Weak balance sheet with huge amount of AR (which increased from previous year) and goodwill. 3.1 million shares with 1.4 million options outstanding (more are exercisable) and more available to issue. Average free cash flow tends around $2.5 million (aided by depreciation and provision and deferred tax, partly offset by the AR increase). Net income is only $789K.
Q2 2005: balance sheet got a bit better (current debt decreased, that's all). 6 month net income $925K. Annualizes to 41 cents a share for the year. Free cash flow is huge at nearly $3 million, aided by depreciation, minority interest, deferred tax expense. Probably worth about $6 a share. Selling for $10.

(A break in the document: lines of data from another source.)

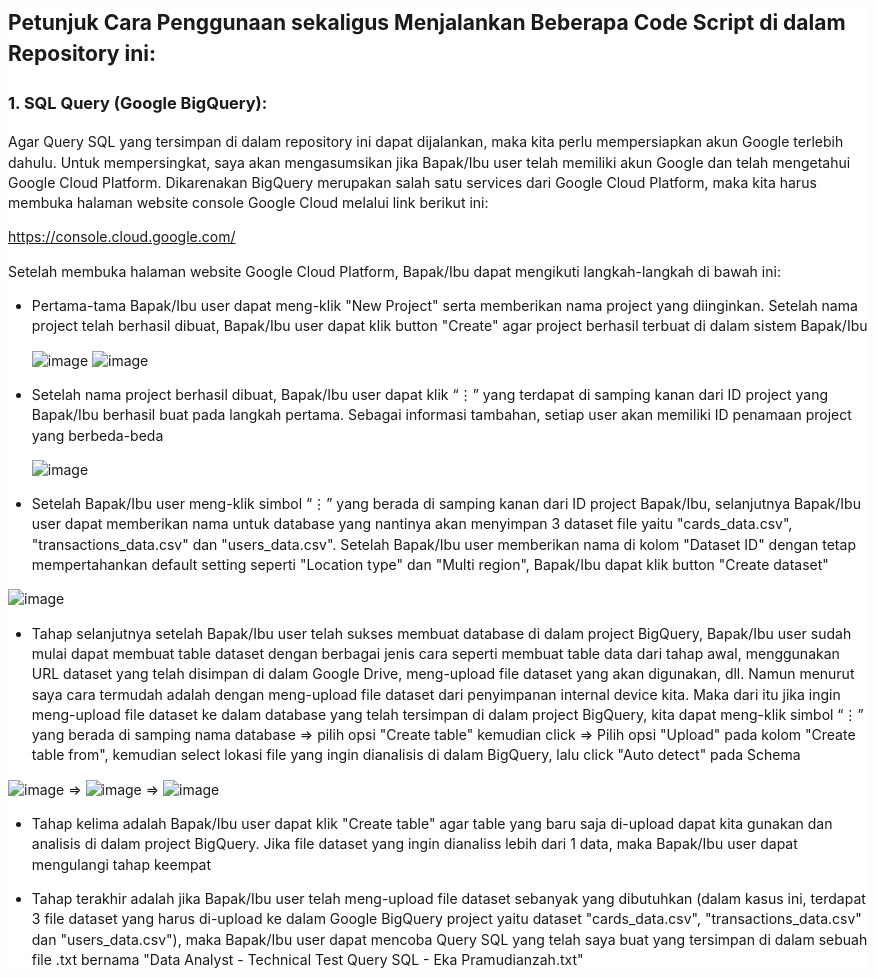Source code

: ## Petunjuk Cara Penggunaan sekaligus Menjalankan Beberapa Code Script di dalam Repository ini:

### 1. SQL Query (Google BigQuery):

Agar Query SQL yang tersimpan di dalam repository ini dapat dijalankan, maka kita perlu mempersiapkan akun Google terlebih dahulu. Untuk mempersingkat, saya akan mengasumsikan jika Bapak/Ibu user telah memiliki akun Google dan telah mengetahui Google Cloud Platform. Dikarenakan BigQuery merupakan salah satu services dari Google Cloud Platform, maka kita harus membuka halaman website console Google Cloud melalui link berikut ini:

https://console.cloud.google.com/

Setelah membuka halaman website Google Cloud Platform, Bapak/Ibu dapat mengikuti langkah-langkah di bawah ini:
- Pertama-tama Bapak/Ibu user dapat meng-klik "New Project" serta memberikan nama project yang diinginkan. Setelah nama project telah berhasil dibuat, Bapak/Ibu user dapat klik button "Create" agar project berhasil terbuat di dalam sistem Bapak/Ibu

  <img width="415" height="569" alt="image" src="https://github.com/user-attachments/assets/faa58f6d-5da8-41c3-8b53-9149410c9b64" /> <img width="415" height="417" alt="image" src="https://github.com/user-attachments/assets/ffd3e267-5957-4fa5-bd92-f24fd592374c" />

- Setelah nama project berhasil dibuat, Bapak/Ibu user dapat klik “⋮” yang terdapat di samping kanan dari ID project yang Bapak/Ibu berhasil buat pada langkah pertama. Sebagai informasi tambahan, setiap user akan memiliki ID penamaan project yang berbeda-beda

  <img width="300" height="245" alt="image" src="https://github.com/user-attachments/assets/6bdf25aa-65d6-49b9-91a4-1eef0344308a" />

- Setelah Bapak/Ibu user meng-klik simbol “⋮” yang berada di samping kanan dari ID project Bapak/Ibu, selanjutnya Bapak/Ibu user dapat memberikan nama untuk database yang nantinya akan menyimpan 3 dataset file yaitu "cards_data.csv", "transactions_data.csv" dan "users_data.csv". Setelah Bapak/Ibu user memberikan nama di kolom "Dataset ID" dengan tetap mempertahankan default setting seperti "Location type" dan "Multi region", Bapak/Ibu dapat klik button "Create dataset"

<img width="300" height="724" alt="image" src="https://github.com/user-attachments/assets/643e5d3a-9ec7-43a5-8205-d77f3f51e589" />

- Tahap selanjutnya setelah Bapak/Ibu user telah sukses membuat database di dalam project BigQuery, Bapak/Ibu user sudah mulai dapat membuat table dataset dengan berbagai jenis cara seperti membuat table data dari tahap awal, menggunakan URL dataset yang telah disimpan di dalam Google Drive, meng-upload file dataset yang akan digunakan, dll. Namun menurut saya cara termudah adalah dengan meng-upload file dataset dari penyimpanan internal device kita. Maka dari itu jika ingin meng-upload file dataset ke dalam database yang telah tersimpan di dalam project BigQuery, kita dapat meng-klik simbol “⋮” yang berada di samping nama database => pilih opsi "Create table" kemudian click => Pilih opsi "Upload" pada kolom "Create table from", kemudian select lokasi file yang ingin dianalisis di dalam BigQuery, lalu click "Auto detect" pada Schema

<img width="300" height="43" alt="image" src="https://github.com/user-attachments/assets/e56b083c-5e7a-4820-a8db-0b58c5650a4e" /> => <img width="150" height="302" alt="image" src="https://github.com/user-attachments/assets/700ea483-d163-4964-bc7b-ee9c2c01c7d7" /> => <img width="250" height="771" alt="image" src="https://github.com/user-attachments/assets/aa920209-b145-4c36-8614-78aee8838cb0" />

- Tahap kelima adalah Bapak/Ibu user dapat klik "Create table" agar table yang baru saja di-upload dapat kita gunakan dan analisis di dalam project BigQuery. Jika file dataset yang ingin dianaliss lebih dari 1 data, maka Bapak/Ibu user dapat mengulangi tahap keempat

- Tahap terakhir adalah jika Bapak/Ibu user telah meng-upload file dataset sebanyak yang dibutuhkan (dalam kasus ini, terdapat 3 file dataset yang harus di-upload ke dalam Google BigQuery project yaitu dataset "cards_data.csv", "transactions_data.csv" dan "users_data.csv"), maka Bapak/Ibu user dapat mencoba Query SQL yang telah saya buat yang tersimpan di dalam sebuah file .txt bernama "Data Analyst - Technical Test Query SQL - Eka Pramudianzah.txt"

OISI, makes technology equipment for ocular industry: fluorescein angiography (blood is dyed, camera looks at retina, creates a "road map" for laser treatment). Revenues are increasing well. 60% gross margin. SG&A is high and increasing. But 16% net margin. Earned 10 cents a share fully diluted. Free cash flow is a bit lower.
Unqualified audit opinion. More than 24% return on assets. OK balance sheet. 15 million shares. 2.3 million options outstanding. 17.3 million fully diluted shares.

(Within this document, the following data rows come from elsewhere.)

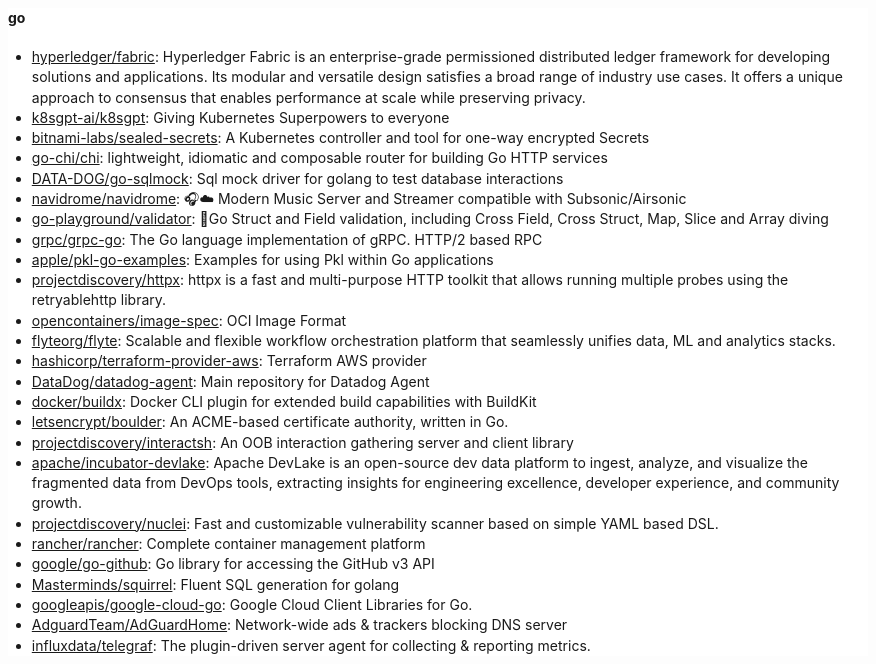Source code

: #### go
* [hyperledger/fabric](https://github.com/hyperledger/fabric): Hyperledger Fabric is an enterprise-grade permissioned distributed ledger framework for developing solutions and applications. Its modular and versatile design satisfies a broad range of industry use cases. It offers a unique approach to consensus that enables performance at scale while preserving privacy.
* [k8sgpt-ai/k8sgpt](https://github.com/k8sgpt-ai/k8sgpt): Giving Kubernetes Superpowers to everyone
* [bitnami-labs/sealed-secrets](https://github.com/bitnami-labs/sealed-secrets): A Kubernetes controller and tool for one-way encrypted Secrets
* [go-chi/chi](https://github.com/go-chi/chi): lightweight, idiomatic and composable router for building Go HTTP services
* [DATA-DOG/go-sqlmock](https://github.com/DATA-DOG/go-sqlmock): Sql mock driver for golang to test database interactions
* [navidrome/navidrome](https://github.com/navidrome/navidrome): 🎧☁️ Modern Music Server and Streamer compatible with Subsonic/Airsonic
* [go-playground/validator](https://github.com/go-playground/validator): 💯Go Struct and Field validation, including Cross Field, Cross Struct, Map, Slice and Array diving
* [grpc/grpc-go](https://github.com/grpc/grpc-go): The Go language implementation of gRPC. HTTP/2 based RPC
* [apple/pkl-go-examples](https://github.com/apple/pkl-go-examples): Examples for using Pkl within Go applications
* [projectdiscovery/httpx](https://github.com/projectdiscovery/httpx): httpx is a fast and multi-purpose HTTP toolkit that allows running multiple probes using the retryablehttp library.
* [opencontainers/image-spec](https://github.com/opencontainers/image-spec): OCI Image Format
* [flyteorg/flyte](https://github.com/flyteorg/flyte): Scalable and flexible workflow orchestration platform that seamlessly unifies data, ML and analytics stacks.
* [hashicorp/terraform-provider-aws](https://github.com/hashicorp/terraform-provider-aws): Terraform AWS provider
* [DataDog/datadog-agent](https://github.com/DataDog/datadog-agent): Main repository for Datadog Agent
* [docker/buildx](https://github.com/docker/buildx): Docker CLI plugin for extended build capabilities with BuildKit
* [letsencrypt/boulder](https://github.com/letsencrypt/boulder): An ACME-based certificate authority, written in Go.
* [projectdiscovery/interactsh](https://github.com/projectdiscovery/interactsh): An OOB interaction gathering server and client library
* [apache/incubator-devlake](https://github.com/apache/incubator-devlake): Apache DevLake is an open-source dev data platform to ingest, analyze, and visualize the fragmented data from DevOps tools, extracting insights for engineering excellence, developer experience, and community growth.
* [projectdiscovery/nuclei](https://github.com/projectdiscovery/nuclei): Fast and customizable vulnerability scanner based on simple YAML based DSL.
* [rancher/rancher](https://github.com/rancher/rancher): Complete container management platform
* [google/go-github](https://github.com/google/go-github): Go library for accessing the GitHub v3 API
* [Masterminds/squirrel](https://github.com/Masterminds/squirrel): Fluent SQL generation for golang
* [googleapis/google-cloud-go](https://github.com/googleapis/google-cloud-go): Google Cloud Client Libraries for Go.
* [AdguardTeam/AdGuardHome](https://github.com/AdguardTeam/AdGuardHome): Network-wide ads & trackers blocking DNS server
* [influxdata/telegraf](https://github.com/influxdata/telegraf): The plugin-driven server agent for collecting & reporting metrics.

Q3 2005: balance sheet gets stronger. Revenues keep increasing. $1.33 million annualized net earnings based on 9 months. Cash flow still a bit weak due to AR etc. Stock is probably worth about $1.50. Selling for $1.26.

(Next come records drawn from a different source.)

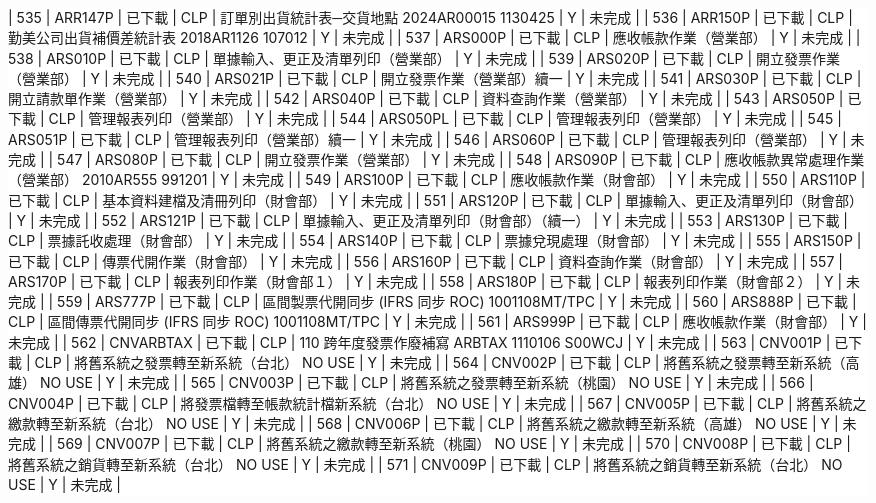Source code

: | 535 | ARR147P | 已下載 | CLP | 訂單別出貨統計表─交貨地點 2024AR00015 1130425 | Y | 未完成 |
| 536 | ARR150P | 已下載 | CLP | 勤美公司出貨補價差統計表 2018AR1126 107012 | Y | 未完成 |
| 537 | ARS000P | 已下載 | CLP | 應收帳款作業（營業部） | Y | 未完成 |
| 538 | ARS010P | 已下載 | CLP | 單據輸入、更正及清單列印（營業部） | Y | 未完成 |
| 539 | ARS020P | 已下載 | CLP | 開立發票作業（營業部） | Y | 未完成 |
| 540 | ARS021P | 已下載 | CLP | 開立發票作業（營業部）續一 | Y | 未完成 |
| 541 | ARS030P | 已下載 | CLP | 開立請款單作業（營業部） | Y | 未完成 |
| 542 | ARS040P | 已下載 | CLP | 資料查詢作業（營業部） | Y | 未完成 |
| 543 | ARS050P | 已下載 | CLP | 管理報表列印（營業部） | Y | 未完成 |
| 544 | ARS050PL | 已下載 | CLP | 管理報表列印（營業部） | Y | 未完成 |
| 545 | ARS051P | 已下載 | CLP | 管理報表列印（營業部）續一 | Y | 未完成 |
| 546 | ARS060P | 已下載 | CLP | 管理報表列印（營業部） | Y | 未完成 |
| 547 | ARS080P | 已下載 | CLP | 開立發票作業（營業部） | Y | 未完成 |
| 548 | ARS090P | 已下載 | CLP | 應收帳款異常處理作業（營業部） 2010AR555 991201 | Y | 未完成 |
| 549 | ARS100P | 已下載 | CLP | 應收帳款作業（財會部） | Y | 未完成 |
| 550 | ARS110P | 已下載 | CLP | 基本資料建檔及清冊列印（財會部） | Y | 未完成 |
| 551 | ARS120P | 已下載 | CLP | 單據輸入、更正及清單列印（財會部） | Y | 未完成 |
| 552 | ARS121P | 已下載 | CLP | 單據輸入、更正及清單列印（財會部）（續一） | Y | 未完成 |
| 553 | ARS130P | 已下載 | CLP | 票據託收處理（財會部） | Y | 未完成 |
| 554 | ARS140P | 已下載 | CLP | 票據兌現處理（財會部） | Y | 未完成 |
| 555 | ARS150P | 已下載 | CLP | 傳票代開作業（財會部） | Y | 未完成 |
| 556 | ARS160P | 已下載 | CLP | 資料查詢作業（財會部） | Y | 未完成 |
| 557 | ARS170P | 已下載 | CLP | 報表列印作業（財會部１） | Y | 未完成 |
| 558 | ARS180P | 已下載 | CLP | 報表列印作業（財會部２） | Y | 未完成 |
| 559 | ARS777P | 已下載 | CLP | 區間製票代開同步 (IFRS 同步 ROC) 1001108MT/TPC | Y | 未完成 |
| 560 | ARS888P | 已下載 | CLP | 區間傳票代開同步 (IFRS 同步 ROC) 1001108MT/TPC | Y | 未完成 |
| 561 | ARS999P | 已下載 | CLP | 應收帳款作業（財會部） | Y | 未完成 |
| 562 | CNVARBTAX | 已下載 | CLP | 110 跨年度發票作廢補寫 ARBTAX  1110106 S00WCJ | Y | 未完成 |
| 563 | CNV001P | 已下載 | CLP | 將舊系統之發票轉至新系統（台北）      NO USE | Y | 未完成 |
| 564 | CNV002P | 已下載 | CLP | 將舊系統之發票轉至新系統（高雄）       NO USE | Y | 未完成 |
| 565 | CNV003P | 已下載 | CLP | 將舊系統之發票轉至新系統（桃園）       NO USE | Y | 未完成 |
| 566 | CNV004P | 已下載 | CLP | 將發票檔轉至帳款統計檔新系統（台北）   NO USE | Y | 未完成 |
| 567 | CNV005P | 已下載 | CLP | 將舊系統之繳款轉至新系統（台北）       NO USE | Y | 未完成 |
| 568 | CNV006P | 已下載 | CLP | 將舊系統之繳款轉至新系統（高雄）       NO USE | Y | 未完成 |
| 569 | CNV007P | 已下載 | CLP | 將舊系統之繳款轉至新系統（桃園）       NO USE | Y | 未完成 |
| 570 | CNV008P | 已下載 | CLP | 將舊系統之銷貨轉至新系統（台北）       NO USE | Y | 未完成 |
| 571 | CNV009P | 已下載 | CLP | 將舊系統之銷貨轉至新系統（台北）       NO USE | Y | 未完成 |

POLGA, Emerged from Chapter 11 in 2003. Textiles, yuck. But they're pushing the technology and are apparently a large player in their niches. Let's see the margins. 18% gross margins in 2004. Large interest expense. They're at a net breakeven.
Q3 2005: balance sheet is ok. Still losing money.
PONN, security alarm services for mostly residential, also commercial, wholesale. 62% gross margins. Large SG&A. Operating loss and net loss every single year. Weak balance sheet. Still losing money into 2005. Why was this on the list?
PPDA, merchant payment processing services and software (15,000 merchant customers). Revenues increased 50% in 2004. 20% gross margins. Just reached operational breakeven during 2004, still underwater due to interest expense. Cash flow is crappy due to AR. Unqualified audit opinion. Balance sheet is ok. 26 million shares. 3 million options outstanding. Assume 30 million fully diluted shares.
Q3 2005: Balance sheet improved. Additional paid-in capital. Revenue still climbing. Gross margins up to 26% now for 9 months. Earned about $257K in 9 months (had more due to tax benefit). Earned about $180K in Q3 alone.
Now there's 28 million shares outstanding. 7 million options outstanding. 35 million fully diluted shares. Worth about 41 cents if growth is real and somewhat sustainable. Selling for 94 cents.